**** SOURCE EXTRACT ****

“What about a telephone?
“What about marketing?
“What about neighbors?”
And the final challenge: “What about garbage disposal?” To all this I shrugged my shoulders. “It’s all so beautiful. Who cares?”
We cared a little more when we reached Riverbank. All three of us—Mady, my darling wirehair Chimpie, and I—were driven to the cottage by my parents’ houseman, Warren, who, once we were unloaded, immediately drove back home. “I wouldn’t stay a night in this dump” was his parting shot.
His description was fairly accurate. Riverbank looked less like a house than a five-doored pagoda on Tobacco Road. The rooms were stuffed with broken-down furniture; the kitchen boasted an iron sink and a wood-burning stove. There was no bathroom. Instead, there was a cold-water shower outside and, on the porch, a flush toilet with a swing door. But it was true that we did have a grove of Scotch pines, a tidal river, and an ocean.
It rained for the next three weeks. The roof leaked, the two “pioneers” subsisted on a spartan diet, and the garbage piled up. We had neither a car nor a telephone. Our only means of transport was the little dory. We did have ample time for our work, and I revised sections of my dissertation while Mady vibrated between writing melancholy verse and reading secondary sources on Margaret Fuller. We soon discovered that burning garbage, especially orange peels, was all but impossible and, once the sun re-emerged, we let it be known in the village that we needed domestic help.
As a result, at eight o’clock one night, Chimpie’s shrill bark responded to a knock on one of our five doors. Mary Buono was about to enter our lives. She was a huge woman with a bandana on her head and a child in each hand. “Youse the gals that need help?” she asked. And the culinary interview began. Mady queried ingratiatingly, “Tell me, Mrs. Buono, do you know how to prepare Campbell’s tomato soup?” There was a loud guffaw. “Even my Lilly—and she’s only five years old—can make Campbell’s soup.” Mady posed a more sophisticated question. “Tell me, Mary, do you know how to prepare breaded veal chops?” to which the response was, “Jeez, lady, I’m a cook. You’re so funny, you should write a joke book.” For three dollars a week Mary Buono became an indispensable part of our Maine summers, and for an extra two dollars a month she even removed the garbage.
In her catechism, one of Mrs. Stern’s questions had been “What about marketing?” This we accomplished by river navigation aboard our little dory. With Chimpie at the helm, we rowed to the village at high tide. There, we lingered at the butcher’s and the grocer’s and the baker’s, always ending with a prolonged fudge sundae at the confectioner’s. Finally, armed with our purchases, we trundled back to the river, only to find a mud flat in which our little dory was tightly embedded. Our only alternative was a long hot trek along U.S. 1, carrying our bundles and desperately holding on to Chimpie’s leash. Chimpie was a very perverse terrier who invariably chose to walk backward at the same time as he chewed on his leash.
Before we chewed the victuals we had purchased, we tested them. Confirmed hypochondriacs, we sniffed most of our food before we cautiously tasted it. But now that Mary Buono was our “cook,” all such problems would be behind us.

**** DATA PROVIDED ****

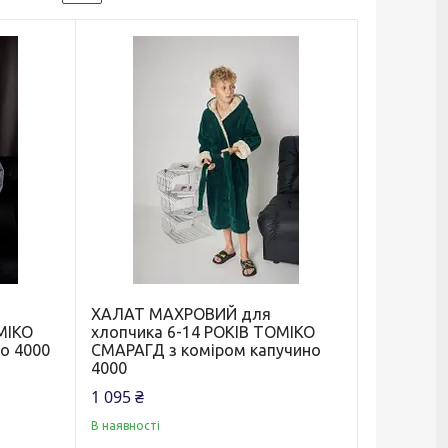
ХАЛАТ МАХРОВИЙ для
МІКО
хлопчика 6-14 РОКІВ ТОМІКО
но 4000
СМАРАГД з коміром капучино
4000
1 095 ₴
В наявності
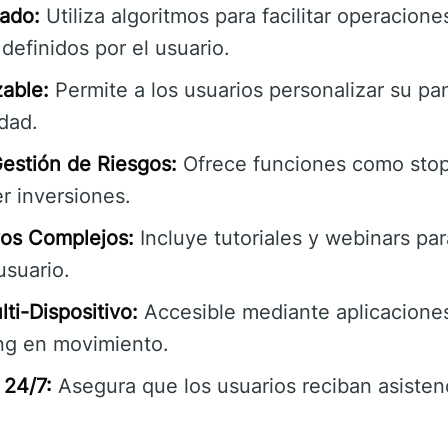
ado:
Utiliza algoritmos para facilitar operacion
efinidos por el usuario.
zable:
Permite a los usuarios personalizar su pan
dad.
estión de Riesgos:
Ofrece funciones como stop
er inversiones.
vos Complejos:
Incluye tutoriales y webinars par
usuario.
ti-Dispositivo:
Accesible mediante aplicaciones
ing en movimiento.
 24/7:
Asegura que los usuarios reciban asisten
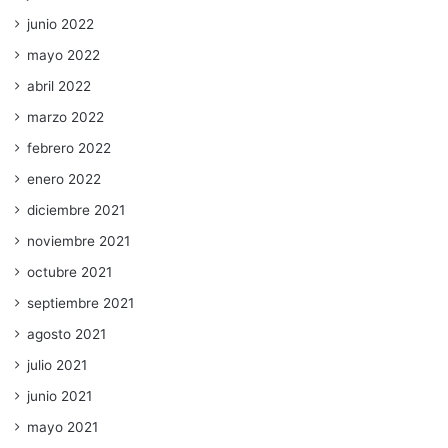
junio 2022
mayo 2022
abril 2022
marzo 2022
febrero 2022
enero 2022
diciembre 2021
noviembre 2021
octubre 2021
septiembre 2021
agosto 2021
julio 2021
junio 2021
mayo 2021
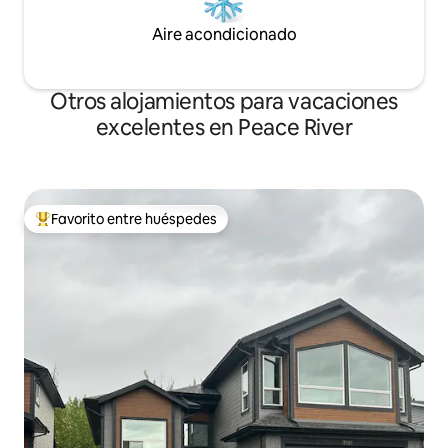
Aire acondicionado
Otros alojamientos para vacaciones
excelentes en Peace River
Favorito entre huéspedes
Favorito entre huéspedes preferido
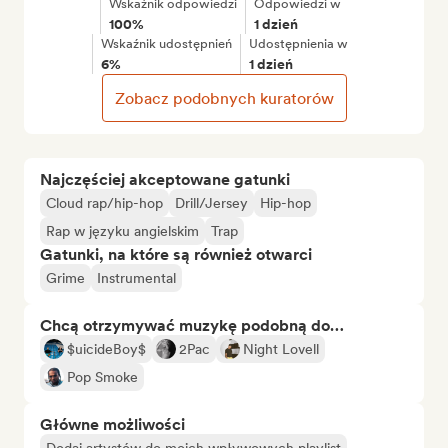
Wskaźnik odpowiedzi
Odpowiedzi w
100%
1 dzień
Wskaźnik udostępnień
Udostępnienia w
6%
1 dzień
Zobacz podobnych kuratorów
Najczęściej akceptowane gatunki
Cloud rap/hip-hop
Drill/Jersey
Hip-hop
Rap w języku angielskim
Trap
Gatunki, na które są również otwarci
Grime
Instrumental
Chcą otrzymywać muzykę podobną do…
$uicideBoy$
2Pac
Night Lovell
Pop Smoke
Główne możliwości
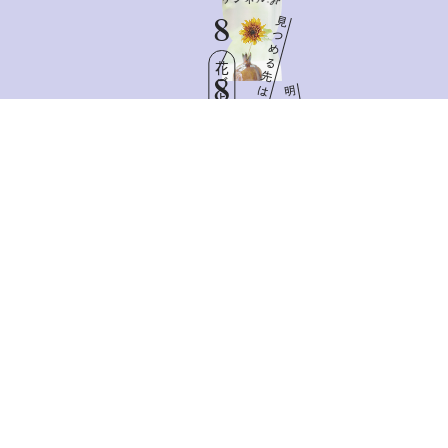
8
見
つ
め
る
花ごよみ
先
8
は
明
日
Sat
と
憧
れ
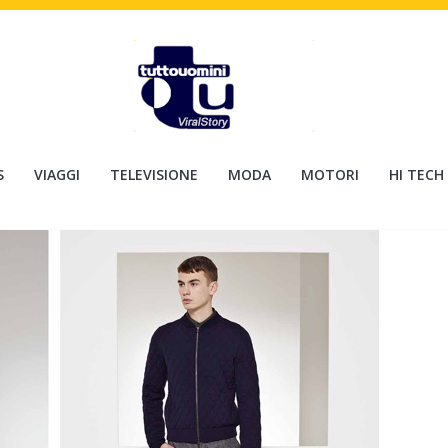
S
VIAGGI
TELEVISIONE
MODA
MOTORI
HI TECH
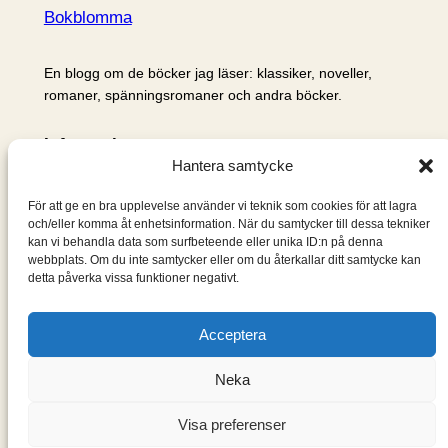
Bokblomma
En blogg om de böcker jag läser: klassiker, noveller,
romaner, spänningsromaner och andra böcker.
Information
Hantera samtycke
Cookie- och integritetspolicy
Om mig & om bloggen
För att ge en bra upplevelse använder vi teknik som cookies för att lagra
S
och/eller komma åt enhetsinformation. När du samtycker till dessa tekniker
kan vi behandla data som surfbeteende eller unika ID:n på denna
ö
webbplats. Om du inte samtycker eller om du återkallar ditt samtycke kan
k
detta påverka vissa funktioner negativt.
Acceptera
Neka
Visa preferenser
Designad med
WordPress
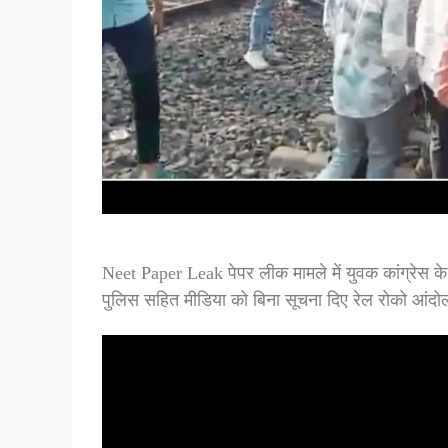
Neet Paper Leak पेपर लीक मामले में युवक कांग्रेस क
पुलिस सहित मीडिया को बिना सूचना दिए रेल रोको आंद
Video
Player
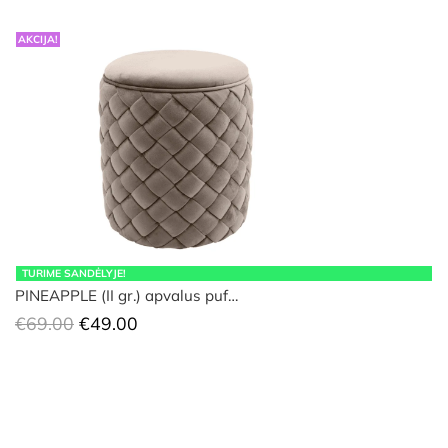
AKCIJA!
TURIME SANDĖLYJE!
PINEAPPLE (II gr.) apvalus puf…
Original
Current
€
69.00
€
49.00
price
price
was:
is:
€69.00.
€49.00.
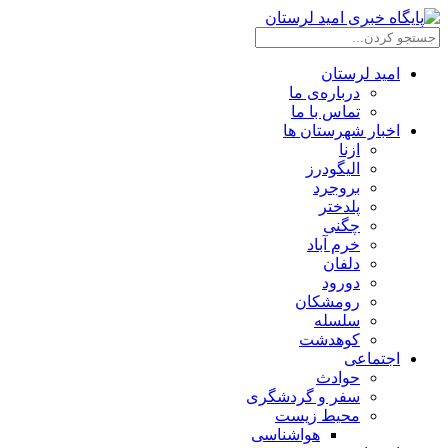
امید لرستان
درباره‌ی ما
تماس با ما
اخبار شهرستان ها
ازنا
الیگودرز
بروجرد
پلدختر
چگنی
خرم آباد
دلفان
دورود
رومشکان
سلسله
کوهدشت
اجتماعی
حوادث
سفر و گردشگری
محیط زیست
هواشناسی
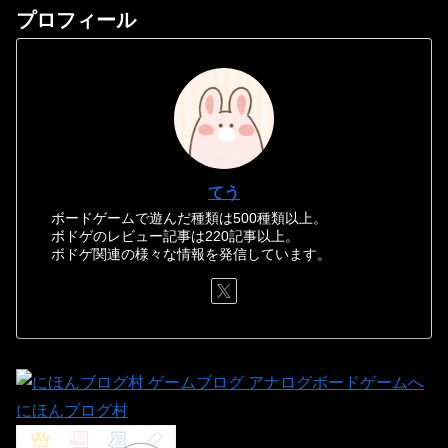
プロフィール
てう
ボードゲームで遊んだ種類は500種類以上。
ボドゲのレビュー記事は220記事以上。
ボドゲ関連の様々な情報を発信しています。
にほんブログ村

****

**REQUIRED ACTIONS**.
1. Collect every line of the records that contains the string "samtycker", matching case exactly.
2. Continue the Riverbank memoir extract from its final sentence.

**TASK-BY-TASK RESULTS**.
1.
och/eller komma åt enhetsinformation. När du samtycker till dessa tekniker
webbplats. Om du inte samtycker eller om du återkallar ditt samtycke kan

2.
“Mary, what do you think of the cream?”
“It’s beginning to turn, girls. I wouldn’t use it. But I’ll take it home and make a sour cream pie.”
“This meat tastes funny, Mary. What do you think?”
“It’s too fresh, girls—should have hung longer. You better not eat it.”
“These cornflakes look green, Mary.”
“Mold, girls. Don’t eat no mold.”
After two weeks had passed, Mary arrived, not with her children, but with their cart, later departing with most of our larder piled neatly on it. We often had an egg for dinner while the over-fresh steak and the turning cream disappeared from view. What strangely reappeared in view, however, were our chicken bones. They arrived in the form of a contribution from Chimpie. He had discovered Mary’s garbage dump—right in back of the house.
Our Maine days were fragmented between bouts of work and plunges into the icy ocean waters. They were punctuated too by the arrival of friends and family, some of whom did not tarry too long on Tobacco Road. We frequently invited them to the spécialité de la maison—a steak cookout prepared not by Mary but by us. Lacking a sophisticated modern barbecue, we simply dug a hole in the ground, filled it with coals, and then poured a can of kerosene before we lit a match. Over this conflagration we placed a grill, and over the grill our beautiful steak. The result was known as steak à la petrol. Most of our guests departed early the next morning.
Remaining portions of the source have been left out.